India’s Parliament has approved landmark legislation reserving 33% of the seats in its powerful lower house and in state legislatures for women to achieve more equal representation, ending a 27-year impasse over the bill.
However, the wait is not ended because the new law will not apply to next year’s national elections.
It will be adopted in the 2029 national elections following a new census and redistricting after next year’s elections, Finance Minister Nirmala Sitharaman said during a debate in India’s Parliament’s upper house on Thursday night.
The lower house of Parliament adopted the measure 454-2 on Wednesday, and the upper chamber ratified it overwhelmingly, 214-0, late Thursday.
India’s decennial census was to be held in 2021 but was delayed because of the COVID-19 pandemic.
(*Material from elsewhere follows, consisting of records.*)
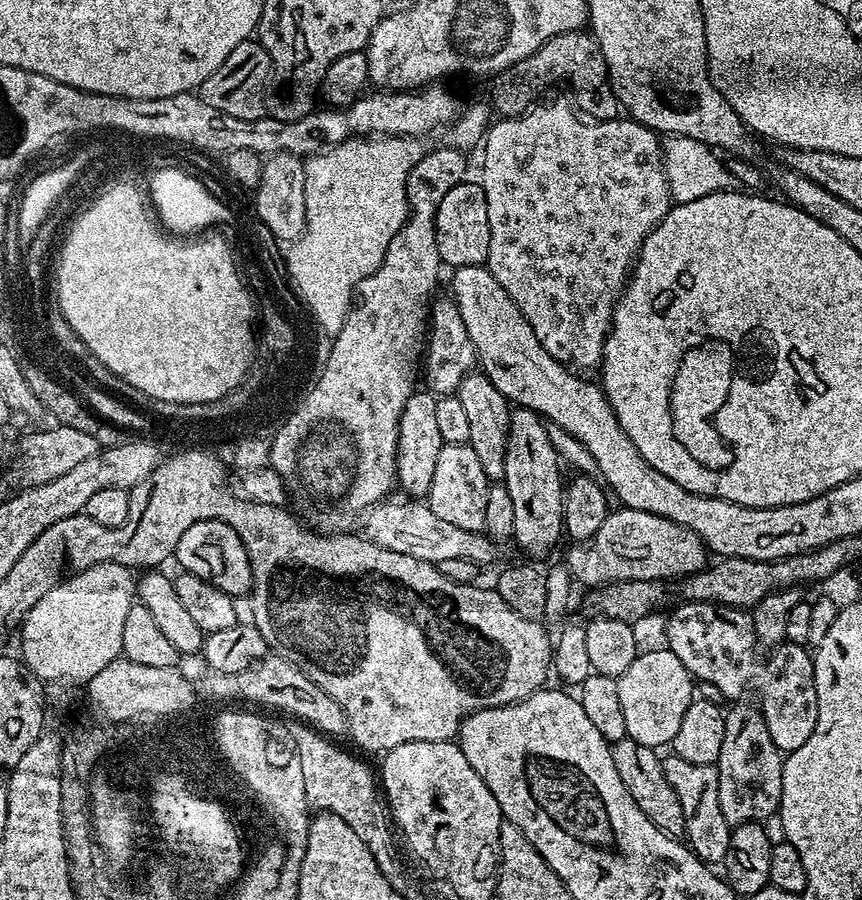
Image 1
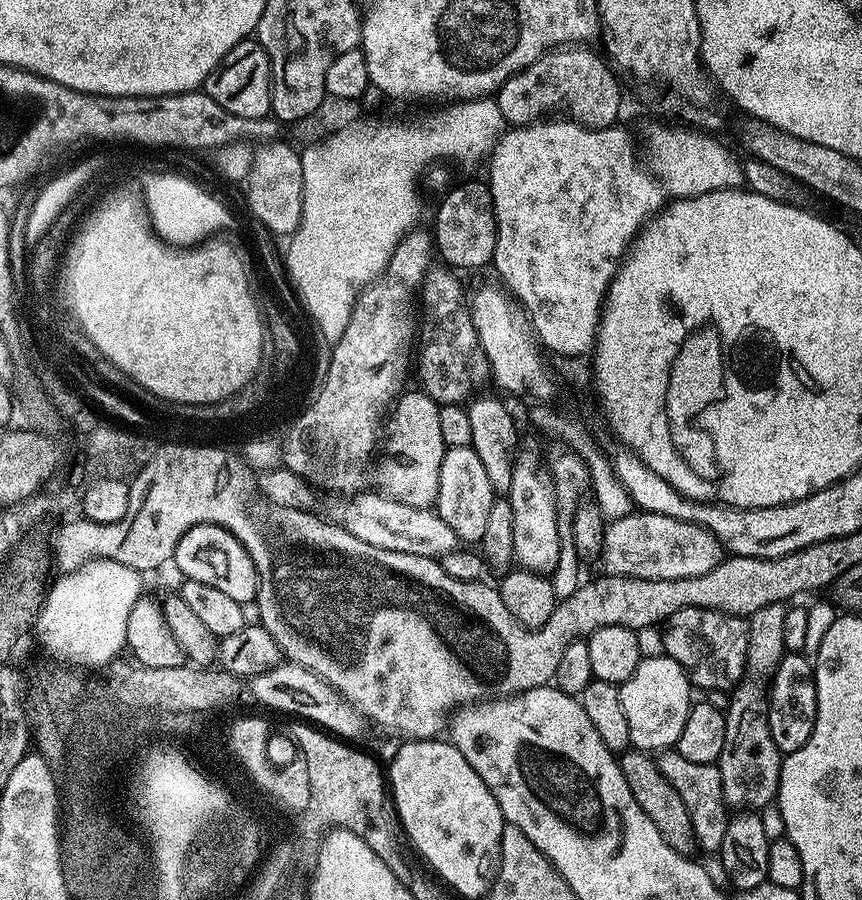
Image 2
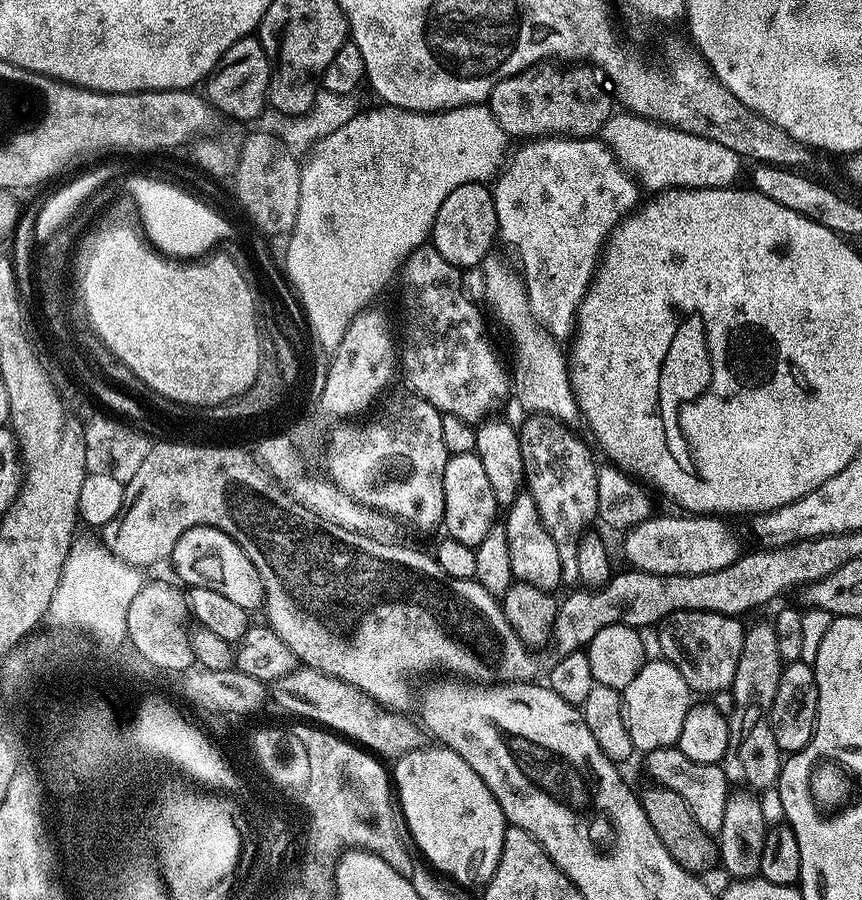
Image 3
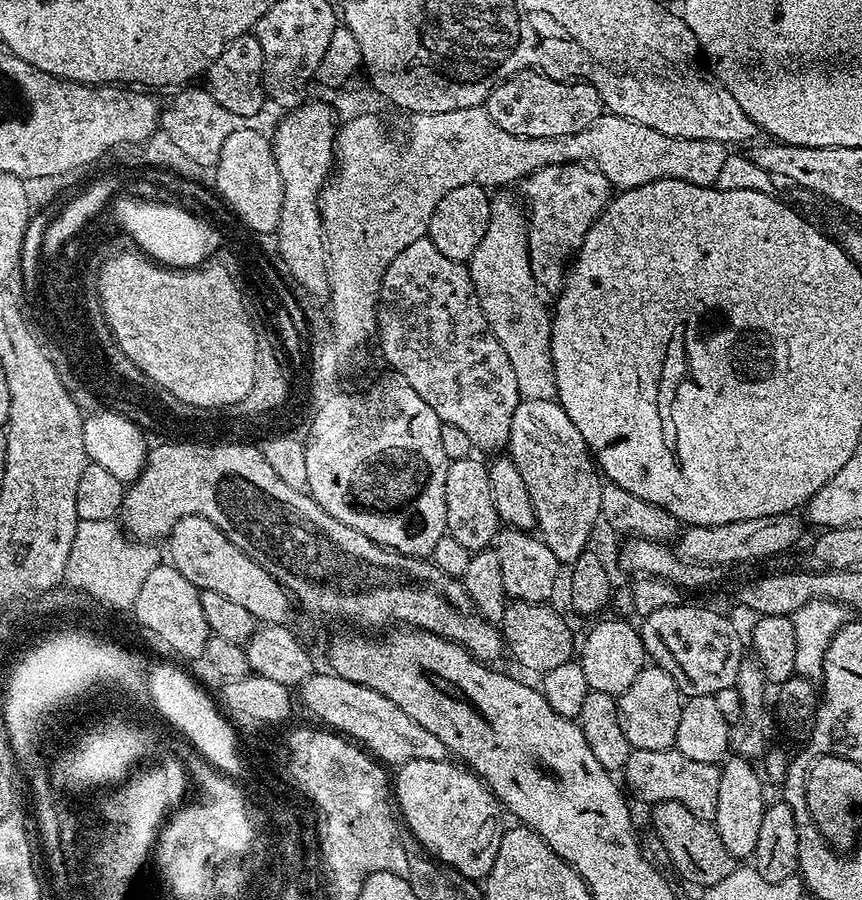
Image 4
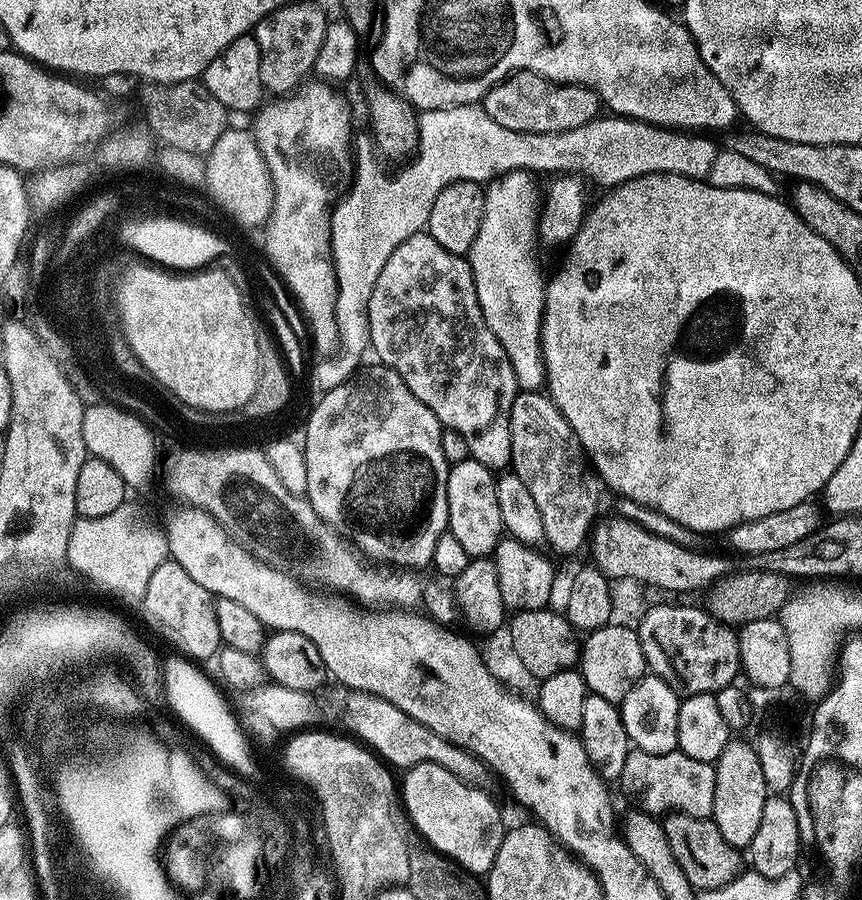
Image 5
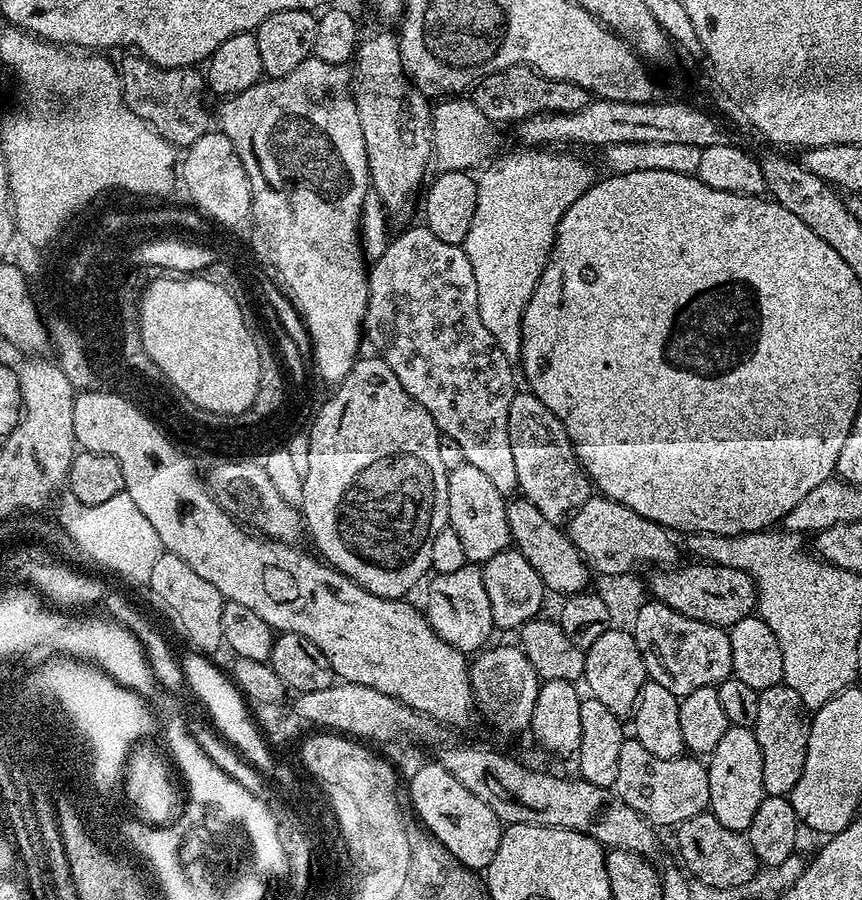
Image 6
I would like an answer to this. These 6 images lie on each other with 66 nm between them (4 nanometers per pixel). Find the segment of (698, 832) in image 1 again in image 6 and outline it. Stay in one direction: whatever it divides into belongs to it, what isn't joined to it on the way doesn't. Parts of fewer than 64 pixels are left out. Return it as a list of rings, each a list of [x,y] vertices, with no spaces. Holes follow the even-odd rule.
[[[628,738],[618,754],[618,778],[614,791],[626,806],[636,810],[657,829],[665,830],[694,818],[708,808],[710,778],[707,767],[691,755],[681,754],[675,760],[654,758],[642,742]]]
All opposition parties backed the law and argued the delay was an insult to women. They urged that it be applied to the next national elections, which are scheduled to take place before May.
According to the Act, the reservation of seats for women would last 15 years and might be extended by Parliament. Only women will be allowed to run for 33% of the seats in the elected lower house of Parliament and state legislatures.
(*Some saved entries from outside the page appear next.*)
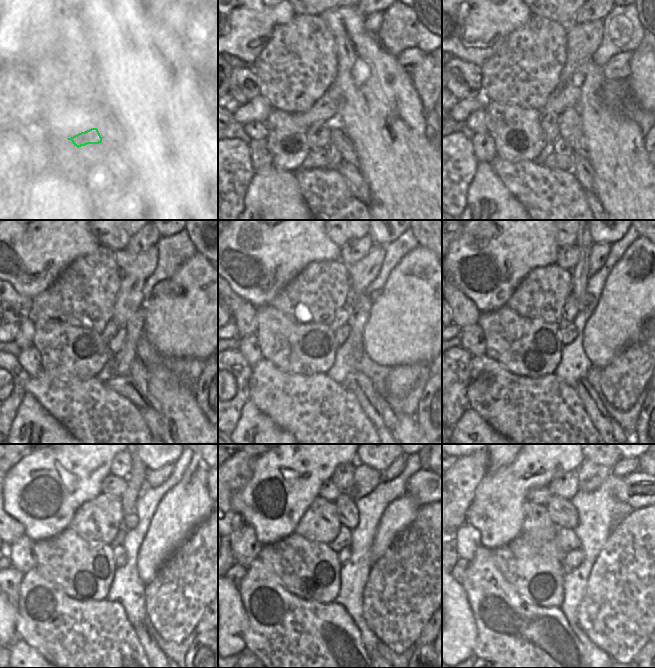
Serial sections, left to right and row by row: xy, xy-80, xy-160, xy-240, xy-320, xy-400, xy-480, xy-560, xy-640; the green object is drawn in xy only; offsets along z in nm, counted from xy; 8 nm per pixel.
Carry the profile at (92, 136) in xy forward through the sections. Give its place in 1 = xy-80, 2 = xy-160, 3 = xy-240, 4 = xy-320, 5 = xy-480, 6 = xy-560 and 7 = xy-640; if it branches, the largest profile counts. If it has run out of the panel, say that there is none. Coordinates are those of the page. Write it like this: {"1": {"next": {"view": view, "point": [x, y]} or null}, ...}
{"1": {"next": {"view": "xy-80", "point": [318, 135]}}, "2": {"next": {"view": "xy-160", "point": [549, 123]}}, "3": {"next": {"view": "xy-240", "point": [107, 334]}}, "4": {"next": {"view": "xy-320", "point": [342, 315]}}, "5": {"next": {"view": "xy-480", "point": [133, 490]}}, "6": {"next": {"view": "xy-560", "point": [365, 479]}}, "7": {"next": {"view": "xy-640", "point": [590, 475]}}}

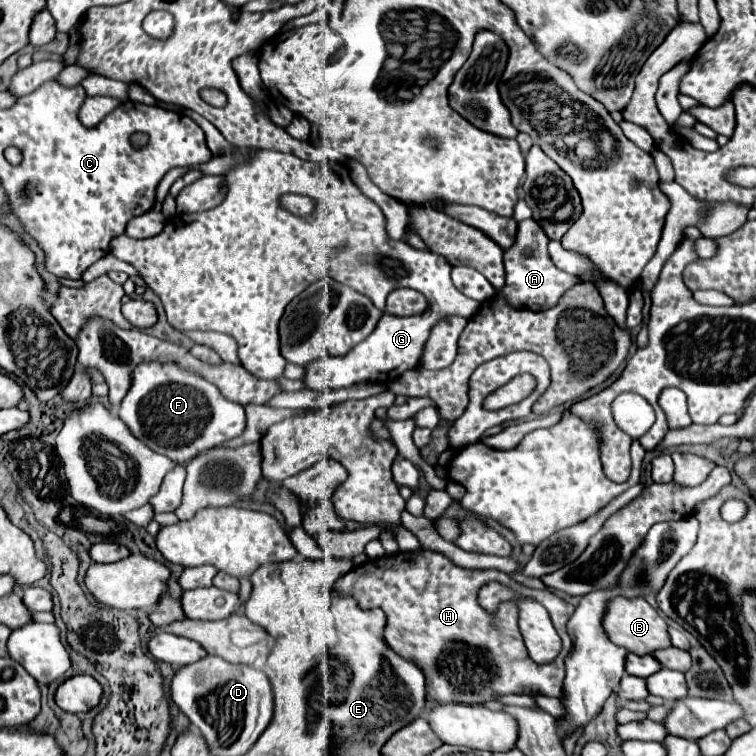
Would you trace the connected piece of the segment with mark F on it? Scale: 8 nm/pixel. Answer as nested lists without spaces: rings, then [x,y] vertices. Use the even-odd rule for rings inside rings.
[[[142,361],[134,367],[130,377],[132,383],[120,403],[118,417],[126,423],[130,433],[136,435],[136,439],[176,463],[176,467],[164,477],[160,491],[150,499],[156,513],[174,511],[182,499],[182,483],[186,475],[182,463],[212,445],[216,447],[238,437],[246,427],[244,407],[228,401],[214,383],[194,371],[182,369],[178,363]]]

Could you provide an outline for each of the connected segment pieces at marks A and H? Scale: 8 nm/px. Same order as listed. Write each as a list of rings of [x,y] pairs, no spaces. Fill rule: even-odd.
[[[526,219],[518,225],[516,243],[508,251],[504,251],[504,267],[506,267],[506,285],[498,293],[502,293],[506,301],[518,309],[522,307],[532,311],[550,309],[558,303],[564,291],[580,283],[578,277],[556,269],[556,265],[550,261],[550,255],[546,251],[546,235],[534,219]]]
[[[424,547],[412,553],[394,553],[394,555],[366,561],[364,565],[354,567],[344,577],[340,577],[336,587],[344,595],[352,591],[352,597],[358,601],[362,609],[380,607],[386,613],[386,619],[388,619],[386,631],[384,631],[386,643],[390,643],[390,647],[400,657],[420,667],[420,671],[426,675],[426,697],[430,701],[436,701],[436,703],[452,701],[452,703],[476,705],[476,703],[494,701],[496,697],[508,695],[508,693],[526,693],[532,697],[548,695],[558,699],[564,697],[564,657],[572,649],[572,639],[566,631],[566,623],[574,613],[574,605],[566,603],[552,591],[538,591],[538,589],[524,587],[518,581],[514,581],[510,575],[500,571],[466,571],[462,567],[456,567],[444,553],[430,551]],[[488,581],[506,581],[506,585],[512,587],[516,593],[524,597],[532,597],[548,609],[550,619],[564,643],[560,655],[554,661],[546,665],[538,665],[528,657],[524,639],[518,629],[518,607],[514,607],[512,603],[502,603],[496,613],[488,613],[486,609],[478,605],[478,591]]]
Women make up more than 48% of India’s 1.4 billion people but only 15.1% of Parliament, compared with the international average of 24%, Law and Justice Minister Arjun Ram Meghwal said. In India’s state legislatures, women hold about 10% of the seats.
Prime Minister Narendra Modi’s Bharatiya Janata Party and the opposition Congress party have been trying to enact legislation to bring about gender parity and inclusive governance since 1996. They faced opposition from regional parties, which argued that seats reserved for women would be cornered by the educated elite from urban areas, leaving poor and less educated women unrepresented.
But opposition to the bill waned over the years, “giving way to broader symbolic politics where it is crucial to being perceived as responsive to emerging constituencies — like women,” the Indian Express newspaper wrote.
India remains a patriarchal society in which the social status of work done by women is often considered inferior to that done by men. Men also often enjoy greater rights than women.